Troubleshoot high disk usage
It’s very important that components of your TICK stack do not run out of disk. A machine with 100% disk usage will not function properly.
In a monitoring dashboard, high disk usage will appear in the Disk Utilization % metric and look similar to the following:
Potential causes
Old data not being downsampled
InfluxDB uses retention policies and continuous queries to downsample older data and preserve disk space. If using an infinite retention policy or one with a lengthy duration, high resolution data will use more and more disk space.
Log data not being dropped
Log data is incredibly useful in your monitoring solution, but can also require more disk space than other types of time series data. Many times, log data is stored in an infinite retention policy (the default retention policy duration), meaning it never gets dropped. This will inevitably lead to high disk utilization.
Solutions
Remove unnecessary data
The simplest solution to high disk utilization is removing old or unnecessary data. This can be done by brute force (deleting/dropping data) or in a more graceful manner by tuning the duration of your retention policies and adjusting the downsampling rates in your continuous queries.
Log data retention policies
Log data should only be stored in a finite retention policy. The duration of your retention policy is determined by how long you want to keep log data around.
Whether or not you use a continuous query to downsample log data at the end of its retention period is up to you, but old log data should either be downsampled or dropped altogether.

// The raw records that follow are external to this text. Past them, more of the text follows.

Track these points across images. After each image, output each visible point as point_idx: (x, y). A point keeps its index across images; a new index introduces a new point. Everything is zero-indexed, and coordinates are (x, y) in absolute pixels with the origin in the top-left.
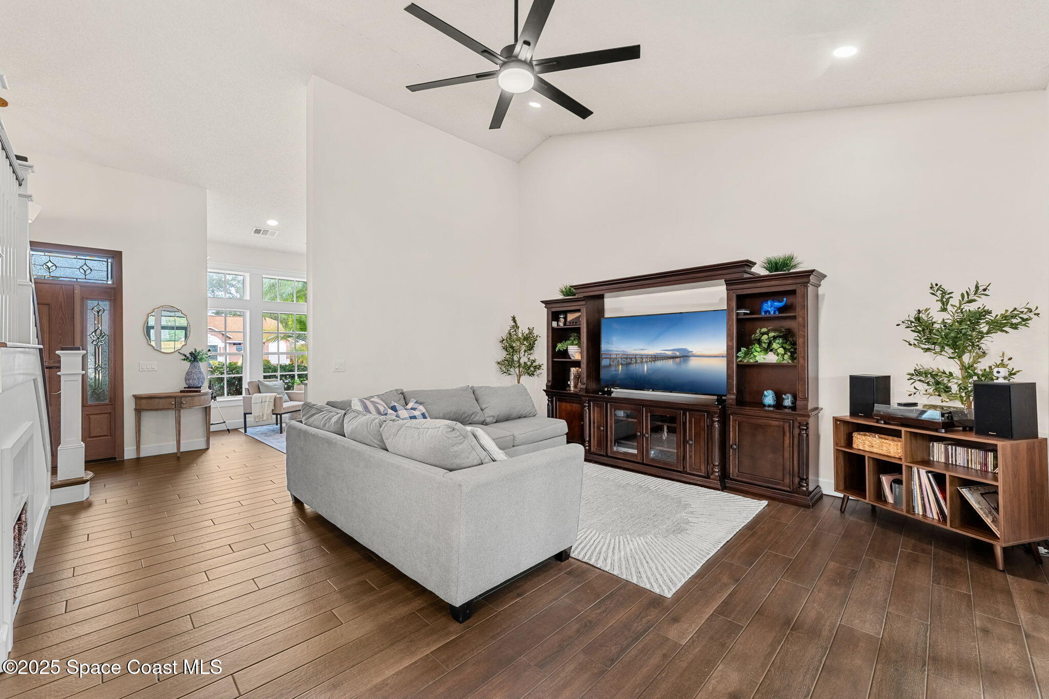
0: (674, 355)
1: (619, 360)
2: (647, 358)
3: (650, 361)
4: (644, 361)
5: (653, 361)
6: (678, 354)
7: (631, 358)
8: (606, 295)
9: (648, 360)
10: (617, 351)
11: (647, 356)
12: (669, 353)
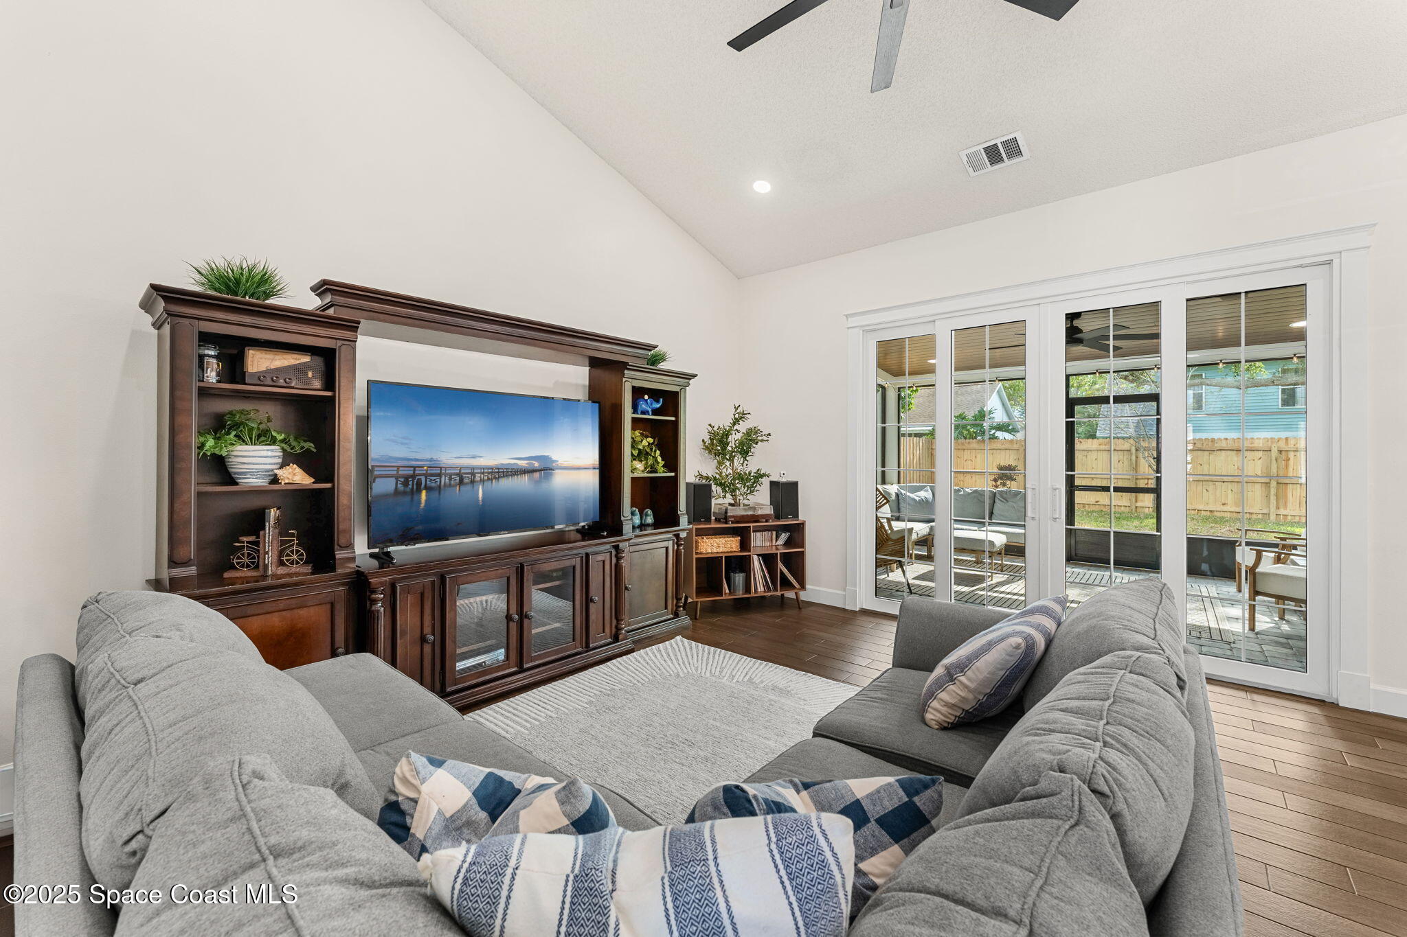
0: (532, 467)
1: (419, 481)
2: (483, 473)
3: (489, 479)
4: (477, 478)
5: (495, 478)
6: (537, 465)
7: (451, 475)
8: (364, 324)
9: (486, 478)
10: (417, 460)
11: (483, 470)
12: (523, 463)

Scale your machine’s disk capacity
If removing or downsampling data isn’t an option, you can always scale your machine’s disk capacity. How this is done depends on your hardware or virtualization configuration and is not covered in this documentation.
Recommendations
Set up a disk usage alert
To preempt disk utilization issues, create a task that alerts you if disk usage crosses certain thresholds. The example TICKscript below sets warning and critical disk usage thresholds and sends a message to Slack whenever those thresholds are crossed.
For information about Kapacitor tasks and alerts, see the Kapacitor alerts documentation.
Example TICKscript alert for disk usage
// Disk usage alerts
// Alert when disks are this % full
var warn_threshold = 80
var crit_threshold = 90
// Use a larger period here, as the telegraf data can be a little late
// if the server is under load.
var period = 10m
// How often to query for the period.
var every = 20m
var data = batch
|query('''
SELECT last(used_percent) FROM "telegraf"."default".disk
WHERE ("path" = '/influxdb/conf' or "path" = '/')
''')
.period(period)
.every(every)
.groupBy('host', 'path')
data
|alert()
.id('Alert: Disk Usage, Host: {{ index .Tags "host" }}, Path: {{ index .Tags "path" }}')
.warn(lambda: "last" > warn_threshold)
.message('{{ .ID }}, Used Percent: {{ index .Fields "last" | printf "%0.0f" }}%')
.details('')
.stateChangesOnly()
.slack()
data
|alert()
.id('Alert: Disk Usage, Host: {{ index .Tags "host" }}, Path: {{ index .Tags "path" }}')
.crit(lambda: "last" > crit_threshold)
.message('{{ .ID }}, Used Percent: {{ index .Fields "last" | printf "%0.0f" }}%')
.details('')
.slack()